A few candidates referred to recent positive assessments of the territory by outsiders, including a claim by Colin Roberts from the United Kingdom’s Foreign and Commonwealth Office that the VI has weathered the recent global economic turmoil better than other Caribbean overseas territories. Ms. McMillan pointed to a Financial Times report that named the VI as having the Caribbean’s best quality of life.
Communications and Works Minister Julian Fraser said his party deserves credit for the territory’s improved phone service prices. He described days when residents would just look at their ringing telephones rather than answer them because they had to pay the cost of incoming calls.
“Those were the days of the past,” Mr. Fraser said. “After the Virgin Islands Party got into power in 2007, things have changed.” Mr. Fraser said that residents no longer have to pay for incoming calls, adding, “These are the good days. The days brought to you by the Virgin Islands Party.”
Mr. Fraser, who called himself the “Liberaliser,” went on to say the VIP “brought in a third” mobile phone carrier, which he described as “true liberalisation.” He added that he supports a proposition to make the VI, the USVI and Puerto Rico a roaming-free calling zone.
Future plans
Some candidates also spoke about the changes they would like to see in government policy.
“There are changes to be made in a number of areas,” said Vernon Malone, at-large representative, in a speech that focused largely on the former police commissioner’s pet topic: crime.
Mr.
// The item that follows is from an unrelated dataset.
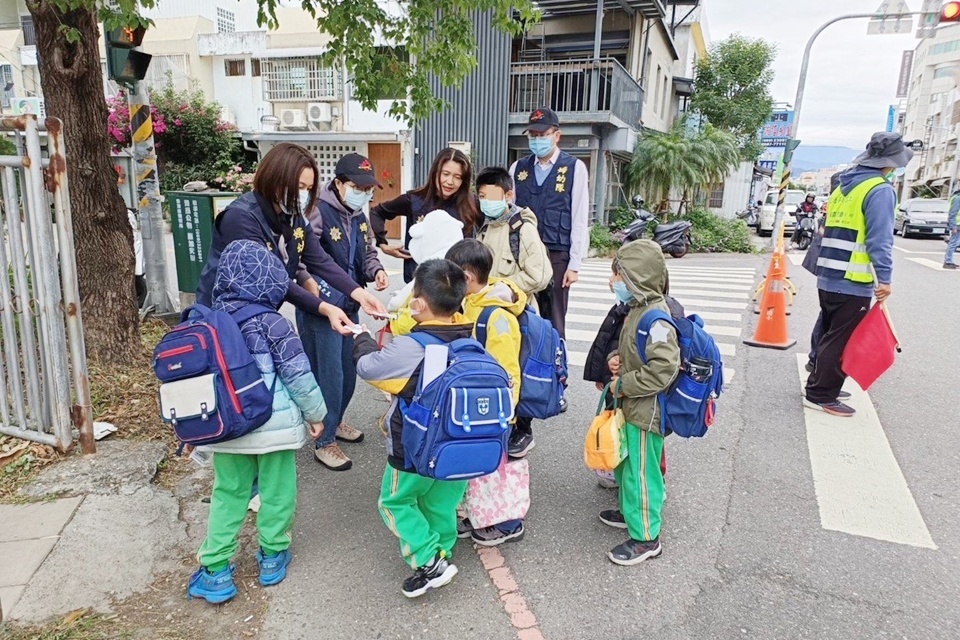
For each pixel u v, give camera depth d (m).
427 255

Malone said the territory needs to “develop our police force” if crime is to be reduced. He added that the government has a police shooting range for training in progress on Dead Chest Island.
He also wants the government to introduce scholarships to send three officers a year to a police college in the UK. He added that a police training academy should be established in the territory, to nods of agreement from candidates seated behind him.
“Training is essential to what we are going to achieve in the police force,” Mr. Malone said.
At-large representative Keith Flax said he advocates for an amendment to the Constitution, a document he said has been a “thorn in our flesh.”
“Our position in the grand scheme of things need to be defined,” Mr. Flax said of at-large representatives. He said he would have liked to get more done, but the constitutional lack of defined responsibilities for at-large representatives held him back.
Ms. McMillan said the VIP wants to see changes in education, too.
“This government is in the process of modifying Virgin Islands classrooms” to have Smart Boards installed, she said, before employing Education and Culture Minister Andrew Fahie’s oft-used phrase to describe the progress of schools “from good to great.”